It is the fastest-growing luxury wine brand in the United States over the past year, according to data from Circana Market Advantage.
Treasury Wine Estates (TWE) will pay $900m up front to purchase Daou Vineyards, plus an additional earn-out of up to $100m.
CEO Tim Ford said: ‘The US is the world’s largest wine market and we’re beyond thrilled to add Daou to our portfolio, cementing our position as a global luxury wine leader.
‘This is a transformative acquisition that will accelerate the growth of our luxury portfolio globally and paves the way for new luxury consumer experiences.’
Brothers Georges and Daniel Daou founded the estate in the Adelaida District of Paso Robles back in 2007.
They were born in Lebanon, but their family fled to France after civil war erupted. The brothers grew up in Paris and Cannes, where they developed a love of wine.
They emigrated to the United States when they turned 18 – Georges first and then Daniel four years later – and became engineers.
The brothers founded a tech company, which provided network integration for the healthcare industry, and they earned enough money to retire in their 30s.
However, instead of taking it easy, they bought a mountain in Paso Robles, moved into a small trailer on the land and began planting vines.
‘We did that with a very strong belief that we had encountered one of the world’s greatest terroirs for growing Cabernet Sauvignon and Bordeaux varieties,’ said Daniel Daou.

※

Work instruction a:
Answer these questions using the Daou Vineyards passage:
(i) How much will Treasury Wine Estates pay up front for Daou Vineyards?
(ii) In what district and year did the brothers found the estate?
(iii) What did the brothers move into on the land they bought?
The Daou Vineyards passage and the listing have no connection to each other.

※

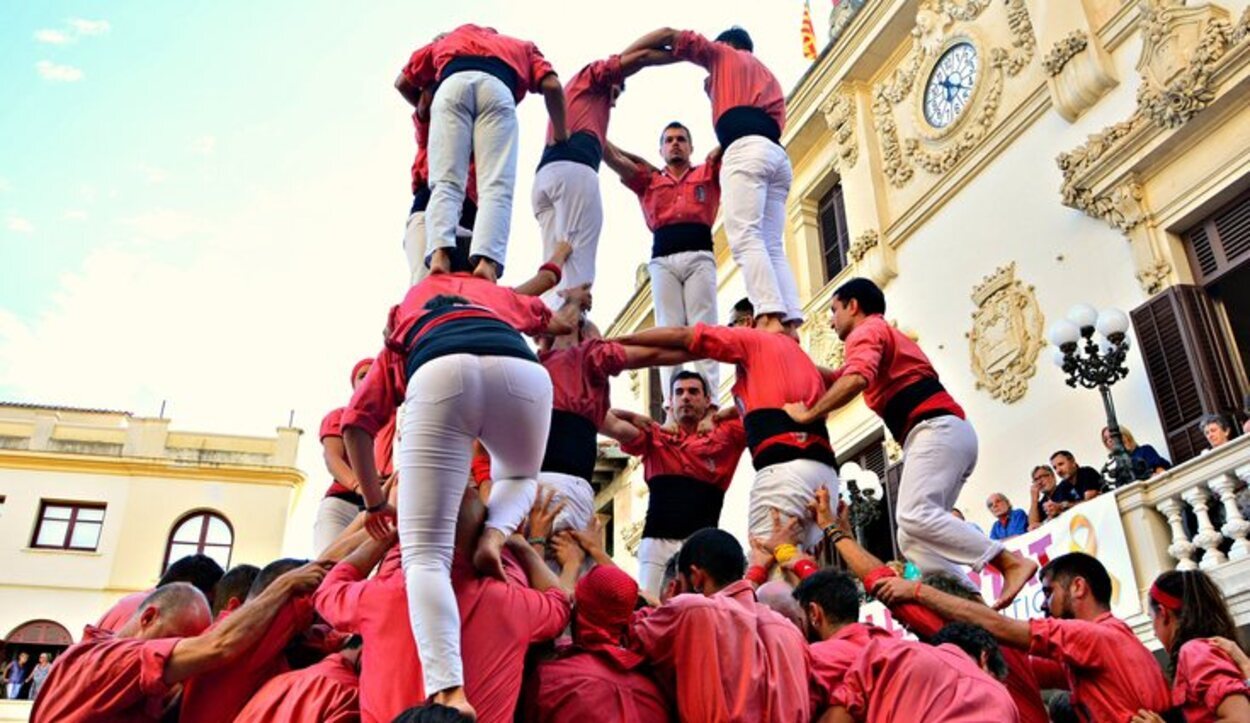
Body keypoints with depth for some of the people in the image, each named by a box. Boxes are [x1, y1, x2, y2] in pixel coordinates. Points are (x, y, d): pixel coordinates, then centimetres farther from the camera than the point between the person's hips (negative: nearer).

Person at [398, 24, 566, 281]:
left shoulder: (448, 39, 43)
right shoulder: (522, 47, 39)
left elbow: (403, 82, 37)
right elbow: (551, 86, 19)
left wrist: (425, 110, 53)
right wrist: (561, 136, 30)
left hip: (451, 85, 1)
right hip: (497, 87, -1)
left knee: (445, 182, -8)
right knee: (496, 186, -11)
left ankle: (439, 252, -32)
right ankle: (486, 259, -34)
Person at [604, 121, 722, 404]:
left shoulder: (707, 173, 24)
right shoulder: (648, 179, 25)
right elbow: (609, 154, 20)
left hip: (699, 256, -1)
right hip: (663, 260, 1)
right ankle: (672, 406, -15)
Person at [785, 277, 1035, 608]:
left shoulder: (865, 332, 2)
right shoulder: (887, 334, 33)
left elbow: (855, 380, -20)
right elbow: (838, 379, 42)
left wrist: (807, 415, -12)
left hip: (937, 430, -10)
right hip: (953, 433, 10)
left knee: (915, 517, -24)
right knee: (912, 538, 1)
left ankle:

※

Work instruction b: Show every line of the listing that contains the string "shoulder". Case counts.

Answer a:
(i) $900m
(ii) The Adelaida District of Paso Robles, in 2007
(iii) A small trailer

Answer b:
left shoulder: (448, 39, 43)
right shoulder: (522, 47, 39)
left shoulder: (707, 173, 24)
right shoulder: (648, 179, 25)
left shoulder: (865, 332, 2)
right shoulder: (887, 334, 33)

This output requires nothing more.